Image and video labeling is important for computers to understand images and videos and for image and video search. Manual labeling is tedious and costly. Automatically image and video labeling is yet a dream. In this paper, we adopt a Web 2.0 approach to labeling images and videos efficiently: Internet users around the world are mobilized to apply their "common sense" to solve problems that are hard for today's computers, such as labeling images and videos. We first propose a general human computation framework that binds problem providers, Web sites, and Internet users together to solve large-scale common sense problems efficiently and economically. The framework addresses the technical challenges such as preventing a malicious party from attacking others, removing answers from bots, and distilling human answers to produce high-quality solutions to the problems. The framework is then applied to labeling images. Three incremental refinement stages are applied. The first stage collects candidate labels of objects in an image. The second stage refines the candidate labels using multiple choices. Synonymic labels are also correlated in this stage. To prevent bots and lazy humans from selecting all the choices, trap labels are generated automatically and intermixed with the candidate labels.

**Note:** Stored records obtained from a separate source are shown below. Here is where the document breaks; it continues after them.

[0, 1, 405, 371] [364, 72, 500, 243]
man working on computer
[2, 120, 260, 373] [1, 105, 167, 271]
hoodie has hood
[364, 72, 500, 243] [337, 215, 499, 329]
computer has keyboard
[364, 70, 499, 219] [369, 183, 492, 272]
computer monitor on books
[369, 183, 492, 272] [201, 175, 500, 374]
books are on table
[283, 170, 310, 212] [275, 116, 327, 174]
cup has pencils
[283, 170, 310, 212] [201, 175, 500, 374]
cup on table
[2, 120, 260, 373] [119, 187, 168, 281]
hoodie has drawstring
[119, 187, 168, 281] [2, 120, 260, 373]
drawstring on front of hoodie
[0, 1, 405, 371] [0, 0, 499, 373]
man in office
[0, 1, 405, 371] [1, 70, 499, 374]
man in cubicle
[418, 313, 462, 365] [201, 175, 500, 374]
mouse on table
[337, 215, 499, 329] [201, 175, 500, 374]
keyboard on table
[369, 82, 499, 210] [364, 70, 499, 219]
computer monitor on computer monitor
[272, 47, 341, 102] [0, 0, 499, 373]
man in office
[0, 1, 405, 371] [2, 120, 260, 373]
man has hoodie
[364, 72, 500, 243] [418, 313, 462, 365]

Semantic distance is used to ensure that the selected trap labels would be different enough from the candidate labels so that no human users would mistakenly select the trap labels. The last stage is to ask users to locate an object given a label from a segmented image. The experimental results are also reported in this paper. They indicate that our proposed schemes can successfully remove spurious answers from bots and distill human answers to produce high-quality image labels.